Prompt - Please retype each record exactly as it stands below.

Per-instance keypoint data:
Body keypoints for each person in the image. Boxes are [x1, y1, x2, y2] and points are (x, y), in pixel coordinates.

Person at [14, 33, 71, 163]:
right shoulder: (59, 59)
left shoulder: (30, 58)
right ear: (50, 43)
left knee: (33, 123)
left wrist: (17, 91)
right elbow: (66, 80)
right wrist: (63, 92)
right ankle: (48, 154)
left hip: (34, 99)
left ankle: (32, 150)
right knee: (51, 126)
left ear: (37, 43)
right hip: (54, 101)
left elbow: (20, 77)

Response area -
Body keypoints for each person in the image. Boxes are [x1, y1, x2, y2] and points are (x, y), in pixel coordinates.

Person at [14, 33, 71, 163]:
right shoulder: (59, 59)
left shoulder: (30, 58)
right ear: (50, 43)
left knee: (33, 123)
left wrist: (17, 91)
right elbow: (66, 80)
right wrist: (63, 92)
right ankle: (48, 154)
left hip: (34, 99)
left ankle: (32, 150)
right knee: (51, 126)
left ear: (37, 43)
right hip: (54, 101)
left elbow: (20, 77)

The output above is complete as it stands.